19 And when even was come, he went out of the city.
— Mark 11



We all know how the story ends, but this is the beginning of the end. Mark 11 is the real reason Jesus was put to death in the most horrific way. Because Jesus took a public stand against the ruler of a corrupt society, Mammon. 


Mammon loves his allies. He’s such a big part of the American ideal that we actually refer to him as “The American Dream.” He’s the promise that if we work hard, regardless of what the work entails, we will be rewarded. Arbeit macht frei. For decades, half the country continues passing the same 2% of the country’s wealth back and forth while the exponential gains market trickles up to the very tip top of a percentile of a percentile of a percentile, and we call this “The American Dream.”


For many Americans, the worst possible thing that they could imagine happening to themselves is to lose their jobs. During the Covid plague, a vast majority of the world stopped working, and what happened? Wildlife roamed freely. Air quality significantly improved. The world kept going.
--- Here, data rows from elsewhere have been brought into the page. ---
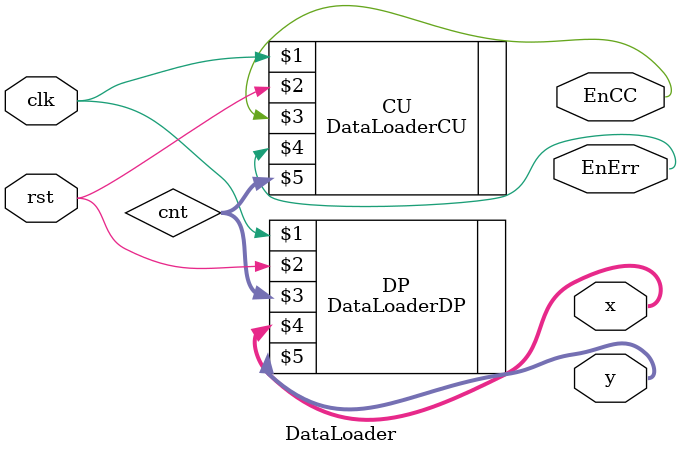
<source format=sv>

`timescale 1ns/1ns
module DataLoader(input clk, rst, output [19:0] x, y, output EnCC, EnErr);
    wire [7:0] cnt;

    DataLoaderCU CU(clk, rst, EnCC, EnErr, cnt);
    DataLoaderDP DP(clk, rst, cnt, x, y);
endmodule
</source>
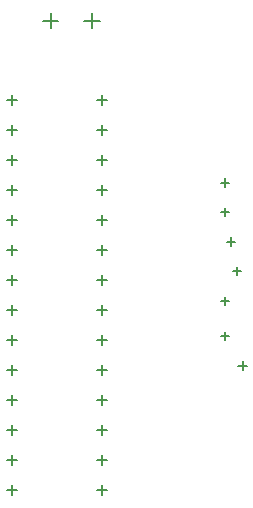
<source format=gbr>
%FSTAX23Y23*%
%MOIN*%
%SFA1B1*%

%IPPOS*%
%ADD38C,0.005000*%
%LNpcb2_drillmap_1-1*%
%LPD*%
G54D38*
X03921Y03374D02*
X03972D01*
X03946Y03348D02*
Y03399D01*
X03783Y03374D02*
X03834D01*
X03809Y03348D02*
Y03399D01*
X03962Y0181D02*
X03997D01*
X0398Y01792D02*
Y01827D01*
X03962Y0191D02*
X03997D01*
X0398Y01892D02*
Y01927D01*
X03962Y0201D02*
X03997D01*
X0398Y01992D02*
Y02027D01*
X03962Y0211D02*
X03997D01*
X0398Y02092D02*
Y02127D01*
X03962Y0221D02*
X03997D01*
X0398Y02192D02*
Y02227D01*
X03962Y0231D02*
X03997D01*
X0398Y02292D02*
Y02327D01*
X03962Y0241D02*
X03997D01*
X0398Y02392D02*
Y02427D01*
X03962Y0251D02*
X03997D01*
X0398Y02492D02*
Y02527D01*
X03962Y0261D02*
X03997D01*
X0398Y02592D02*
Y02627D01*
X03962Y0271D02*
X03997D01*
X0398Y02692D02*
Y02727D01*
X03962Y0281D02*
X03997D01*
X0398Y02792D02*
Y02827D01*
X03962Y0291D02*
X03997D01*
X0398Y02892D02*
Y02927D01*
X03962Y0301D02*
X03997D01*
X0398Y02992D02*
Y03027D01*
X03962Y0311D02*
X03997D01*
X0398Y03092D02*
Y03127D01*
X03662Y0181D02*
X03697D01*
X0368Y01792D02*
Y01827D01*
X03662Y0191D02*
X03697D01*
X0368Y01892D02*
Y01927D01*
X03662Y0201D02*
X03697D01*
X0368Y01992D02*
Y02027D01*
X03662Y0211D02*
X03697D01*
X0368Y02092D02*
Y02127D01*
X03662Y0221D02*
X03697D01*
X0368Y02192D02*
Y02227D01*
X03662Y0231D02*
X03697D01*
X0368Y02292D02*
Y02327D01*
X03662Y0241D02*
X03697D01*
X0368Y02392D02*
Y02427D01*
X03662Y0251D02*
X03697D01*
X0368Y02492D02*
Y02527D01*
X03662Y0261D02*
X03697D01*
X0368Y02592D02*
Y02627D01*
X03662Y0271D02*
X03697D01*
X0368Y02692D02*
Y02727D01*
X03662Y0281D02*
X03697D01*
X0368Y02792D02*
Y02827D01*
X03662Y0291D02*
X03697D01*
X0368Y02892D02*
Y02927D01*
X03662Y0301D02*
X03697D01*
X0368Y02992D02*
Y03027D01*
X03662Y0311D02*
X03697D01*
X0368Y03092D02*
Y03127D01*
X04375Y02834D02*
X04403D01*
X04389Y0282D02*
Y02848D01*
X04375Y02736D02*
X04403D01*
X04389Y02722D02*
Y0275D01*
X04395Y02637D02*
X04423D01*
X04409Y02623D02*
Y02651D01*
X04415Y02539D02*
X04443D01*
X04429Y02525D02*
Y02553D01*
X04375Y0244D02*
X04403D01*
X04389Y02426D02*
Y02454D01*
X04375Y02322D02*
X04403D01*
X04389Y02308D02*
Y02336D01*
X04434Y02224D02*
X04462D01*
X04448Y0221D02*
Y02238D01*
M02*
</source>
Vast majority of the world’s economy is nothing. Vast majority of the world’s economy is completely unnecessary. It’s work for the sake of work and things for the sake of things. Half of all of it goes towards “defense spending” against our ideological enemies. At the root of all of humanity’s problems, the root of all that we perceive to be “evil,” lurking deep within the identities to which we become so attached, that is where you’ll find him, the real enemy: Mammon.